Besides beach and buildings, SoBe is known for its cosmopolitan arts, celebrity clubs and world-class shopping, which occupy an area roughly 20 blocks long and 10 blocks wide, walker-friendly and safe. Along the main strip of shops, Lincoln Road is designated pedestrian only.

The most renowned section of SoBe, and the most interesting to walk, lies within one square mile known as the Art Deco District, where some 800 classic buildings - the largest Art Deco collection in the world - have been restored to whimsical 1920s to 1940s style. The Art Deco District Welcome Center on Ocean Drive conducts 90-minute walking tours around the treasures at 10:30 a.m. seven days a week with an extra tour Thursdays at 6:30 p.m.

For other car-free ways to travel, the MetroBus can transport you to Miami mainland, connecting to the MetroRail and Tri-Rail systems that extend up the coast to West Palm Beach.

Parking Zone

Restored Art Deco hotels tiny and grand line Ocean Drive - Avalon Majestic Hotel, Beacon Hotel, Bentley Hotel and the oft-photographed Colony are smack on the strip - and Collins Avenue along the beach. Some, such as the National Hotel, are attractions in themselves, with highly acclaimed restaurants and design elements.

Walk This Way

I am not your typical party-til-dawn South Beacher, so I begin my day early, ahead of the crowds, with breakfast at News Café, a legend on Ocean Drive. From there I head north along the beach, which accommodates walkers and early-morning exercisers with a sidewalk and wide, hard-packed white sand. Take your pick. I prefer the sand between my toes.

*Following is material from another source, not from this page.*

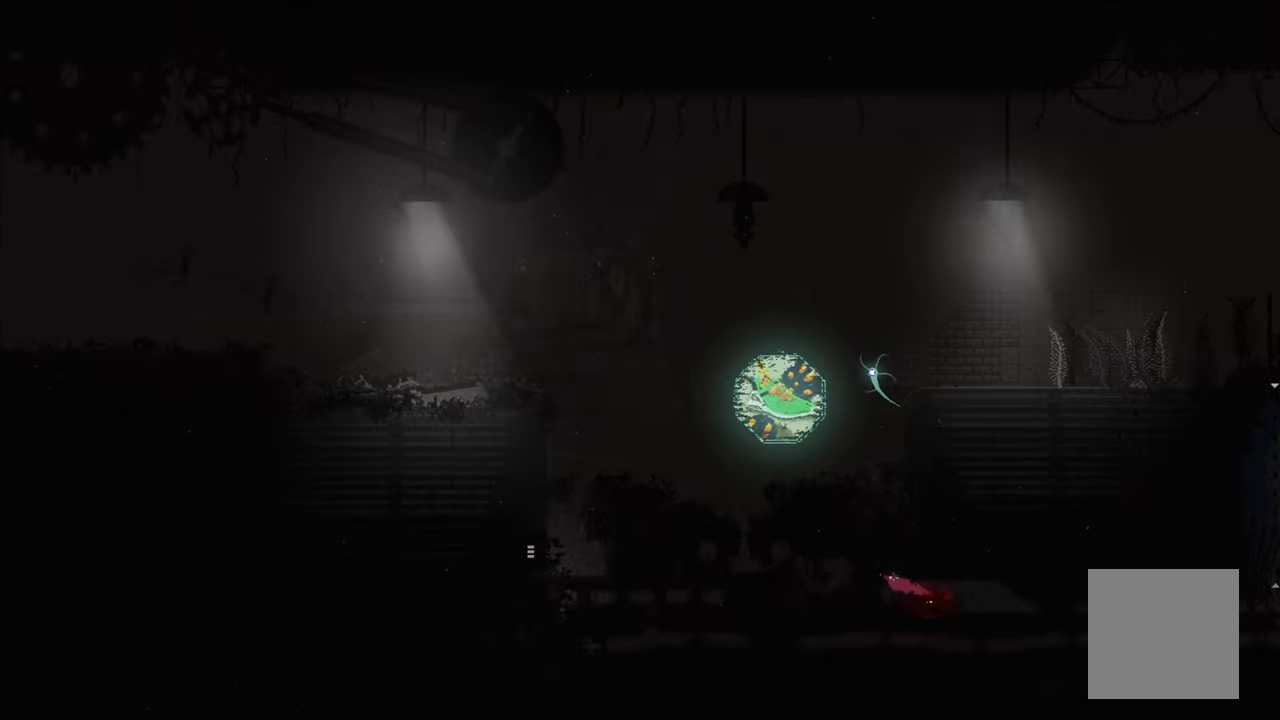
{"buttons": [], "left_stick": "up-right", "right_stick": "center", "events": []}
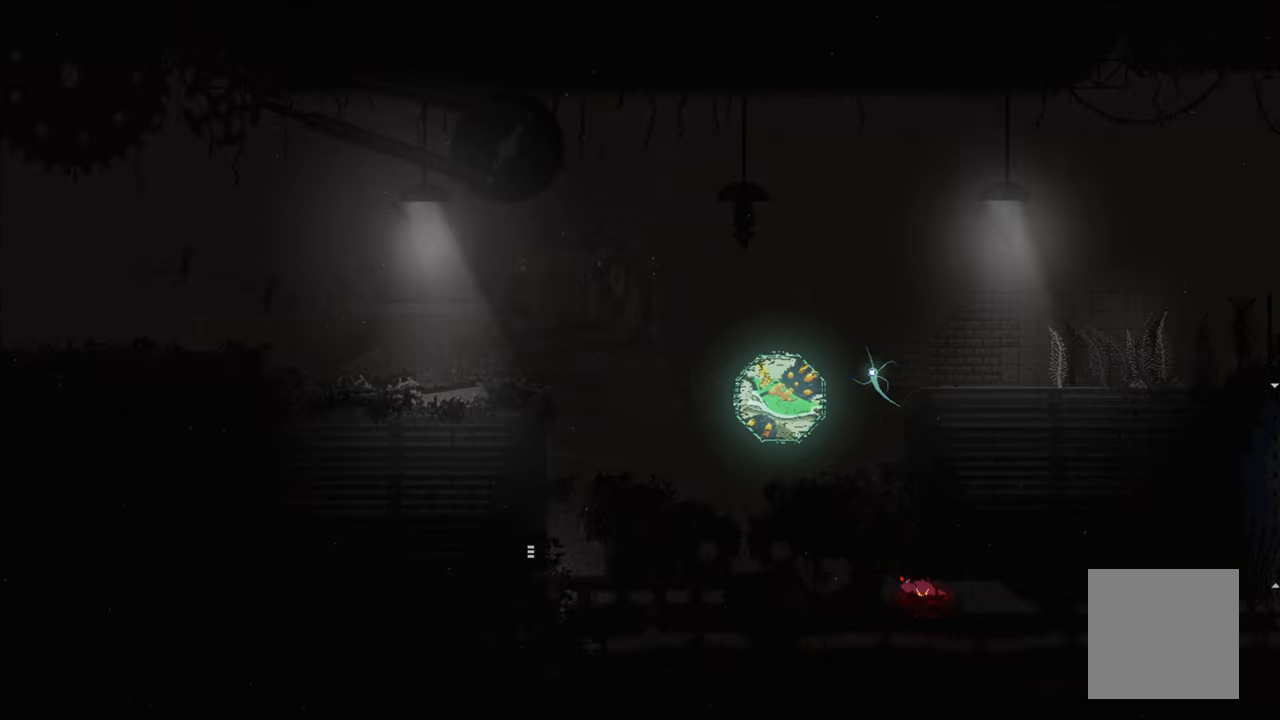
{"buttons": [], "left_stick": "up-right", "right_stick": "center", "events": []}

As the day awakens, the sidewalk cafes across the street from the beach begin coming to life slowly. Let's return to them later. Ocean Drive ends at 15th Street, so jog down a block to Collins Avenue or walk the beach past the set of larger historic hotels. Head inland at Lincoln Road to peruse the wide variety of shops selling everything from edgy art and the latest Euro and Latin fashions to Cuban religious potions and electronics. Along the wide, pedestrian-populated boulevard, admire the historic Colony Theatre and stop for a culture fix at Lincoln Theatre. Pause for a shot of Cuban coffee at one of the cafes. Follow Washington Avenue north to Park Avenue and the Bass Museum of Art, if you're an avid walker and connoisseur of fine art. Otherwise head back south along Washington Avenue, where you will pass more shops, restaurants and the famed nightclubs that will spark to life somewhere around midnight. (Others are situated on Lincoln Road.)

Take a detour down Mediterranean-styled Espanola Way, which retains a bohemian air from the Beach's pre-glam days. On Washington Avenue, visit Wolfsonian-Florida International University, a warehouse-sized show house dedicated to 20th-century decorative arts, and Sanford L. Ziff Jewish Museum of Florida. Continue to the end of the island at South Pointe Park, where you can wave to passing cruise ship passengers gaily setting sail.

Then complete your circle up the beach, stopping for a mojito cocktail or something equally Miami tropi-cool at one (or more, heck you deserve it after all that walking) of the crowded sidewalk cafes that spill out of Art Deco hotels and restaurants along Ocean Drive. It's the so SoBe thing to do.